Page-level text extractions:
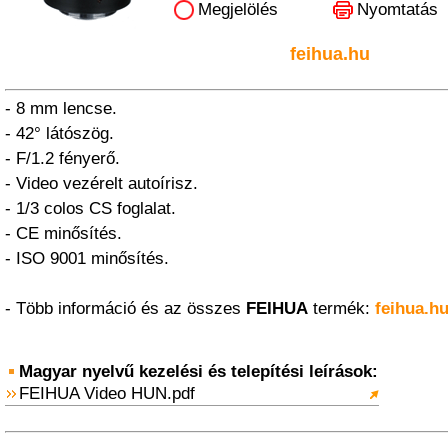
Megjelölés
Nyomtatás
feihua.hu
- 8 mm lencse.
- 42° látószög.
- F/1.2 fényerő.
- Video vezérelt autoírisz.
- 1/3 colos CS foglalat.
- CE minősítés.
- ISO 9001 minősítés.
- Több információ és az összes
FEIHUA
termék:
feihua.h
Magyar nyelvű kezelési és telepítési leírások:
FEIHUA Video HUN.pdf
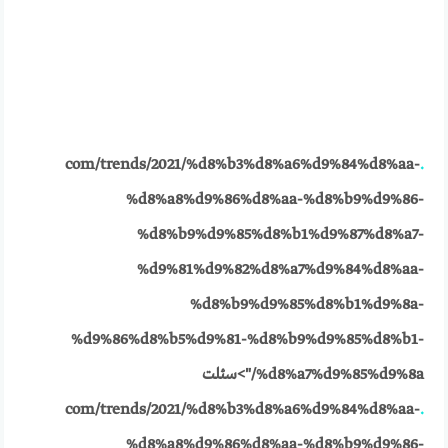
com/trends/2021/%d8%b3%d8%a6%d9%84%d8%aa-
.
%d8%a8%d9%86%d8%aa-%d8%b9%d9%86-
%d8%b9%d9%85%d8%b1%d9%87%d8%a7-
%d9%81%d9%82%d8%a7%d9%84%d8%aa-
%d8%b9%d9%85%d8%b1%d9%8a-
%d9%86%d8%b5%d9%81-%d8%b9%d9%85%d8%b1-
%d8%a7%d9%85%d9%8a/">سئلت
com/trends/2021/%d8%b3%d8%a6%d9%84%d8%aa-
.
%d8%a8%d9%86%d8%aa-%d8%b9%d9%86-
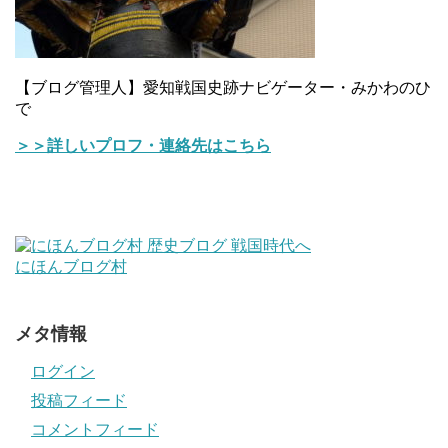
【ブログ管理人】愛知戦国史跡ナビゲーター・みかわのひ
で
＞＞詳しいプロフ・連絡先はこちら
にほんブログ村
メタ情報
ログイン
投稿フィード
コメントフィード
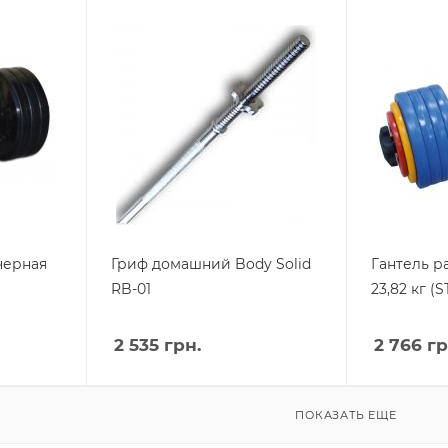
черная
Гриф домашний Body Solid
Гантель р
RB-01
23,82 кг (S
2 535
грн.
2 766
гр
ПОКАЗАТЬ ЕЩЕ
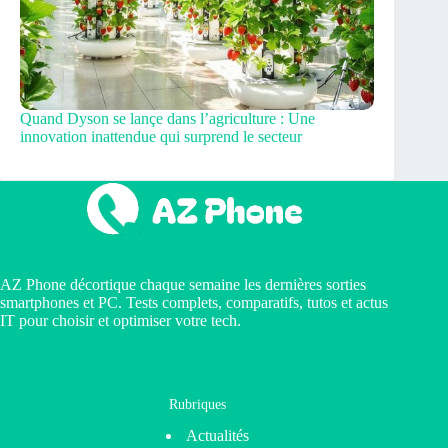
Quand Dyson se lançe dans l’agriculture : Une
innovation inattendue qui surprend le secteur
AZ Phone décortique chaque semaine les dernières sorties
smartphones et PC. Tests complets, comparatifs, tutos et actus
IT pour choisir et optimiser votre tech.
Rubriques
Actualités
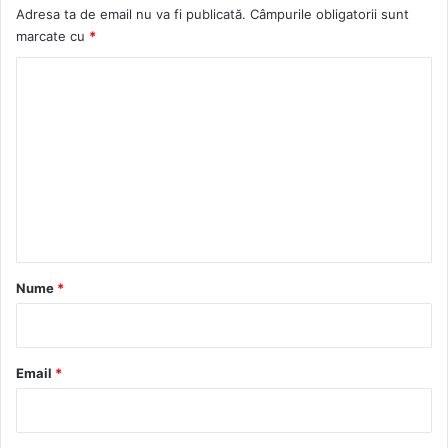
Adresa ta de email nu va fi publicată.
Câmpurile obligatorii sunt
marcate cu
*
C
o
m
e
n
t
a
r
Nume
*
i
u
*
Email
*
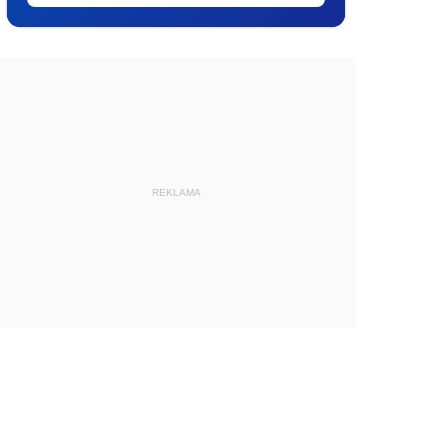
REKLAMA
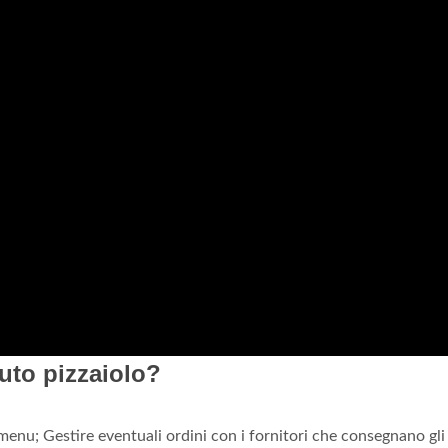
iuto pizzaiolo?
n menu; Gestire eventuali ordini con i fornitori che consegnano gli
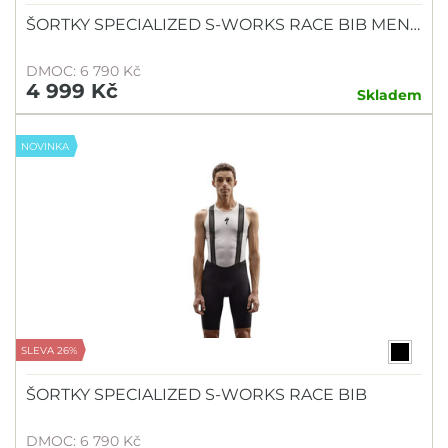
ŠORTKY SPECIALIZED S-WORKS RACE BIB MEN…
DMOC: 6 790 Kč
4 999 Kč
Skladem
NOVINKA
SLEVA 26%
ŠORTKY SPECIALIZED S-WORKS RACE BIB
DMOC: 6 790 Kč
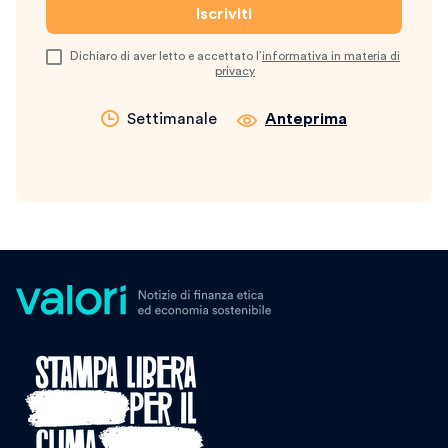
Dichiaro di aver letto e accettato l’
informativa in materia di
privacy
Settimanale
Anteprima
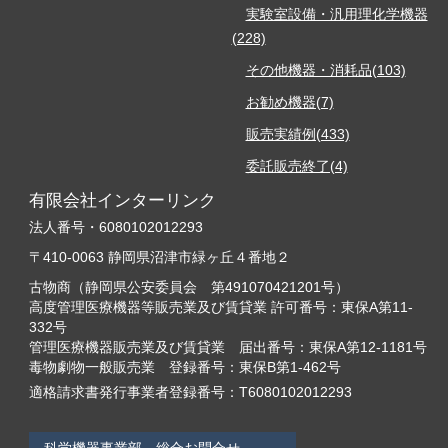
実験室設備・汎用理化学機器
(228)
その他機器・消耗品(103)
お勧め機器(7)
販売実績例(433)
委託販売終了(4)
有限会社インターリンク
法人番号・6080102012293
〒410-0063 静岡県沼津市緑ヶ丘４番地２
古物商（静岡県公安委員会 第491070421201号）
高度管理医療機器等販売業及び賃貸業 許可番号：東保A第11-
332号
管理医療機器販売業及び賃貸業 届出番号：東保A第12-1181号
毒物劇物一般販売業 登録番号：東保B第1-462号
適格請求書発行事業者登録番号：T6080102012293
科学機器事業部 総合お問合せ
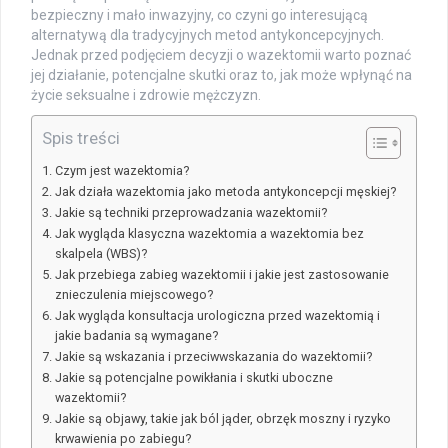
bezpieczny i mało inwazyjny, co czyni go interesującą
alternatywą dla tradycyjnych metod antykoncepcyjnych.
Jednak przed podjęciem decyzji o wazektomii warto poznać
jej działanie, potencjalne skutki oraz to, jak może wpłynąć na
życie seksualne i zdrowie mężczyzn.
Spis treści
Czym jest wazektomia?
Jak działa wazektomia jako metoda antykoncepcji męskiej?
Jakie są techniki przeprowadzania wazektomii?
Jak wygląda klasyczna wazektomia a wazektomia bez
skalpela (WBS)?
Jak przebiega zabieg wazektomii i jakie jest zastosowanie
znieczulenia miejscowego?
Jak wygląda konsultacja urologiczna przed wazektomią i
jakie badania są wymagane?
Jakie są wskazania i przeciwwskazania do wazektomii?
Jakie są potencjalne powikłania i skutki uboczne
wazektomii?
Jakie są objawy, takie jak ból jąder, obrzęk moszny i ryzyko
krwawienia po zabiegu?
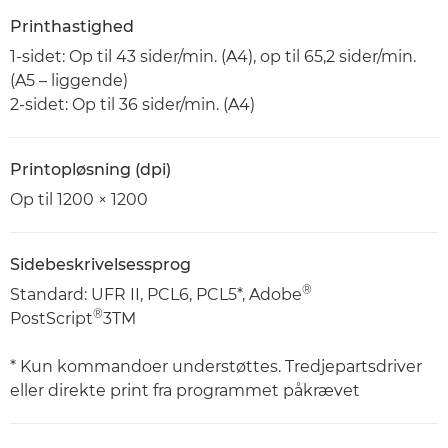
Printhastighed
1-sidet: Op til 43 sider/min. (A4), op til 65,2 sider/min.
(A5 – liggende)
2-sidet: Op til 36 sider/min. (A4)
Printopløsning (dpi)
Op til 1200 × 1200
Sidebeskrivelsessprog
®
Standard: UFR II, PCL6, PCL5*, Adobe
®
PostScript
3TM
* Kun kommandoer understøttes. Tredjepartsdriver
eller direkte print fra programmet påkrævet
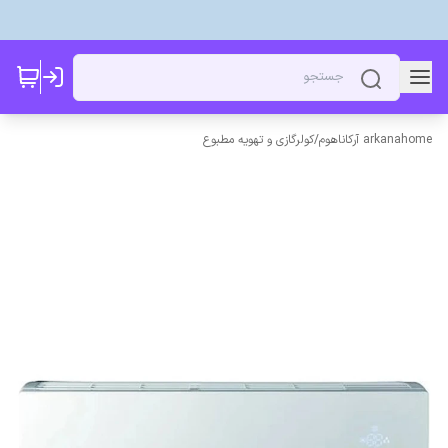
arkanahome آرکاناهوم
/
کولرگازی و تهویه مطبوع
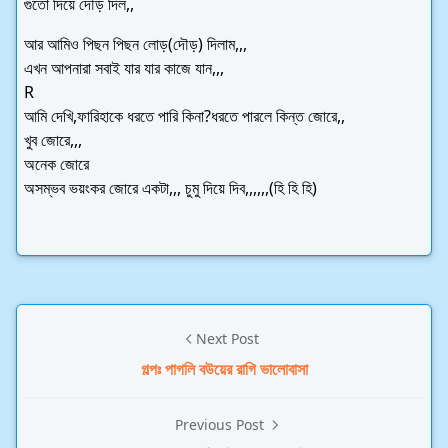
গুঁতো দিয়ে দৌড় দিল,,
আর আমিও পিছন পিছন লোড়(দৌড়) দিলাম,,,
এখন আপনারা সবাই যার যার কাজে যান,,,
R
আমি দেখি,ফারিহাকে ধরতে পারি কিনা?ধরতে পারলে কিন্ত জোরে,,
খুব জোরে,,,
অনেক জোরে
অসম্ভব ভয়ংকর জোরে একটা,,,
চুমু দিয়ে দিব,,,,,,(হি হি হি)
Next Post
গল্পঃ পাগলি বউয়ের রাগি ভালোবাসা
Previous Post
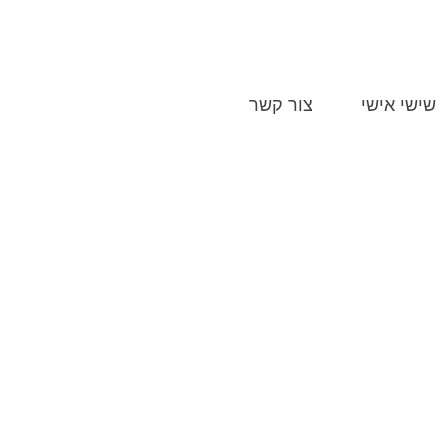
052-
שישי אישי
צור קשר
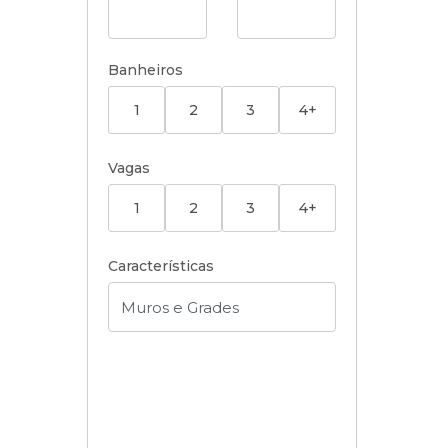
Banheiros
1
2
3
4+
Vagas
1
2
3
4+
Características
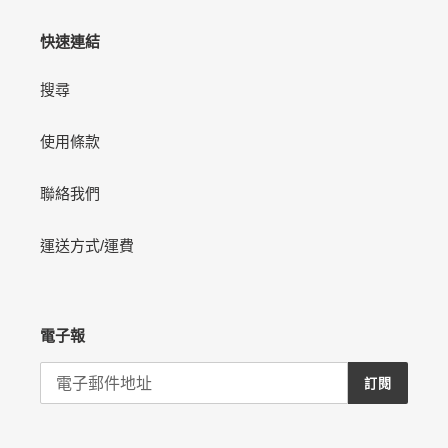
您
的
快速連結
購
物
搜尋
車
使用條款
聯絡我們
運送方式/運費
電子報
訂閱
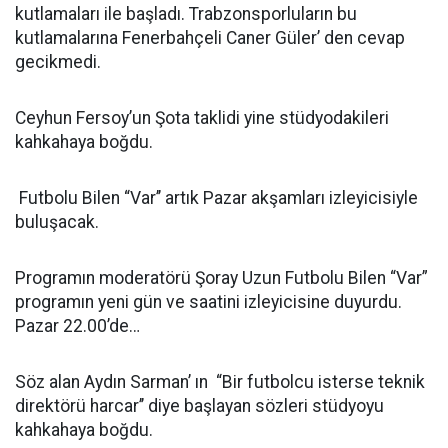
kutlamaları ile başladı. Trabzonsporluların bu
kutlamalarına Fenerbahçeli Caner Güler’ den cevap
gecikmedi.
Ceyhun Fersoy’un Şota taklidi yine stüdyodakileri
kahkahaya boğdu.
Futbolu Bilen “Var’’ artık Pazar akşamları izleyicisiyle
buluşacak.
Programın moderatörü Şoray Uzun Futbolu Bilen “Var”
programın yeni gün ve saatini izleyicisine duyurdu.
Pazar 22.00’de…
Söz alan Aydın Sarman’ ın “Bir futbolcu isterse teknik
direktörü harcar’’ diye başlayan sözleri stüdyoyu
kahkahaya boğdu.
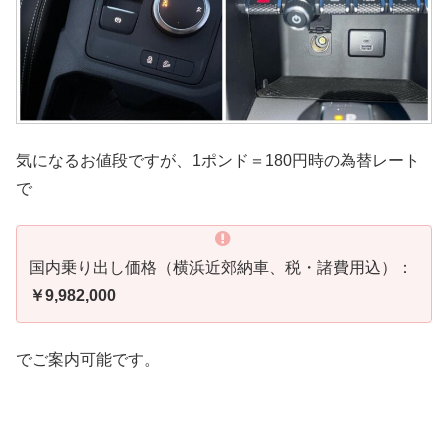
気になるお値段ですが、1ポンド＝180円時の為替レート
で
国内乗り出し価格（横浜近郊納車、税・諸費用込）：
￥9,982,000
でご案内可能です。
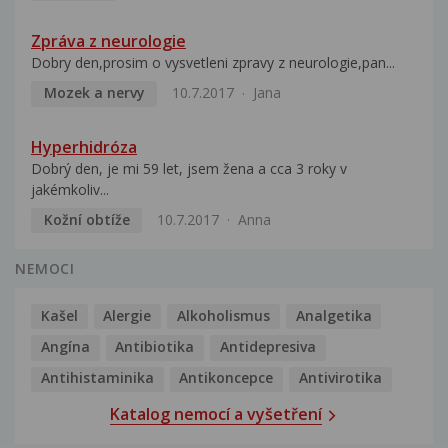
Zpráva z neurologie
Dobry den,prosim o vysvetleni zpravy z neurologie,pan...
Mozek a nervy
10.7.2017
Jana
Hyperhidróza
Dobrý den, je mi 59 let, jsem žena a cca 3 roky v
jakémkoliv...
Kožní obtíže
10.7.2017
Anna
NEMOCI
Kašel
Alergie
Alkoholismus
Analgetika
Angína
Antibiotika
Antidepresiva
Antihistaminika
Antikoncepce
Antivirotika
Katalog nemocí a vyšetření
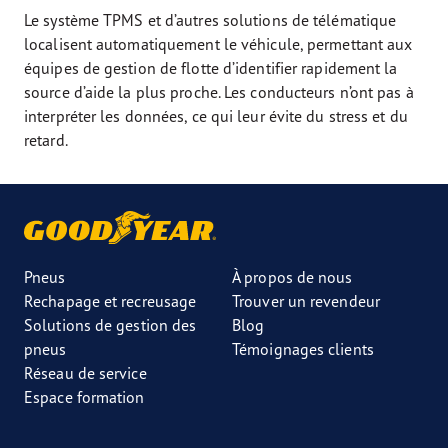
Le système TPMS et d’autres solutions de télématique
localisent automatiquement le véhicule, permettant aux
équipes de gestion de flotte d’identifier rapidement la
source d’aide la plus proche. Les conducteurs n’ont pas à
interpréter les données, ce qui leur évite du stress et du
retard.
Pneus
À propos de nous
Rechapage et recreusage
Trouver un revendeur
Solutions de gestion des
Blog
pneus
Témoignages clients
Réseau de service
Espace formation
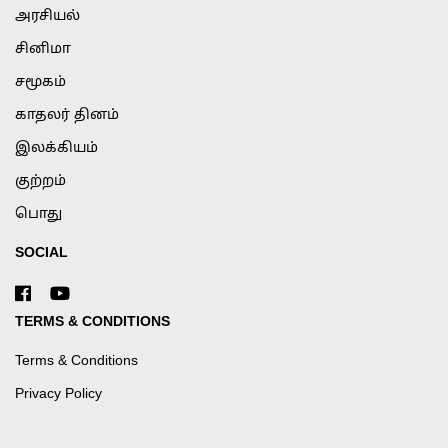
அரசியல்
சினிமா
சமூகம்
காதலர் தினம்
இலக்கியம்
குற்றம்
பொது
SOCIAL
TERMS & CONDITIONS
Terms & Conditions
Privacy Policy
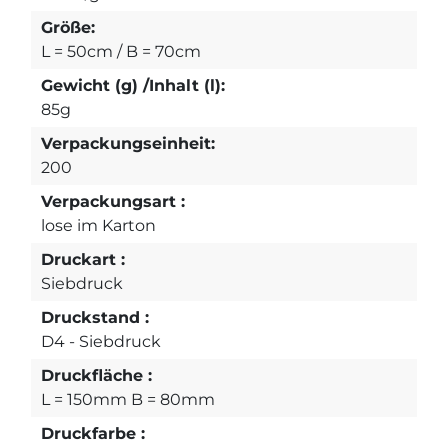
Größe:
L = 50cm / B = 70cm
Gewicht (g) /Inhalt (l):
85g
Verpackungseinheit:
200
Verpackungsart :
lose im Karton
Druckart :
Siebdruck
Druckstand :
D4 - Siebdruck
Druckfläche :
L = 150mm B = 80mm
Druckfarbe :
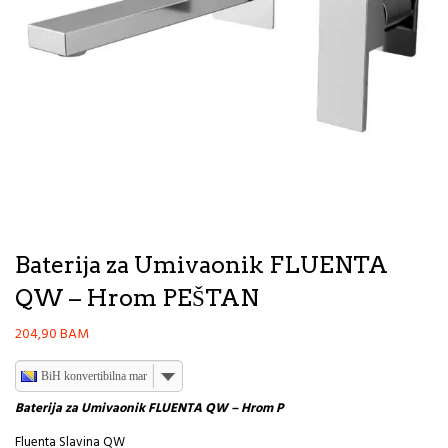
Baterija za Umivaonik FLUENTA
QW – Hrom PEŠTAN
204,90
BAM
BiH konvertibilna marka
Baterija za Umivaonik FLUENTA QW – Hrom P
Fluenta Slavina QW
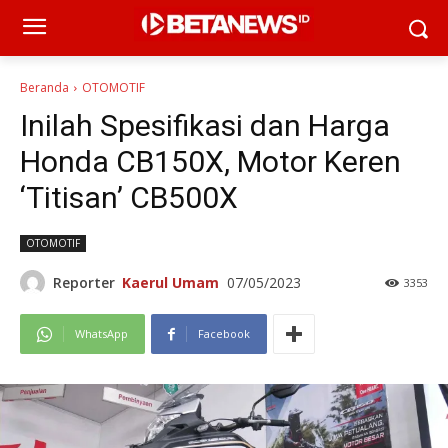
Beranda
OTOMOTIF
Inilah Spesifikasi dan Harga
Honda CB150X, Motor Keren
‘Titisan’ CB500X
OTOMOTIF
Reporter
Kaerul Umam
07/05/2023
3353
WhatsApp
Facebook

**Task to complete:** While skipping the pictures, transcribe the data above from the line showing "2-sidet: Op til 36 sider/min. (A4)" through the line showing "গুঁতো দিয়ে দৌড়", exactly and with both ends.

**Output for this exercise:**
2-sidet: Op til 36 sider/min. (A4)
Printopløsning (dpi)
Op til 1200 × 1200
Sidebeskrivelsessprog
®
Standard: UFR II, PCL6, PCL5*, Adobe
®
PostScript
3TM
* Kun kommandoer understøttes. Tredjepartsdriver
eller direkte print fra programmet påkrævet
arkanahome آرکاناهوم
/
کولرگازی و تهویه مطبوع
গুঁতো দিয়ে দৌড় দিল,,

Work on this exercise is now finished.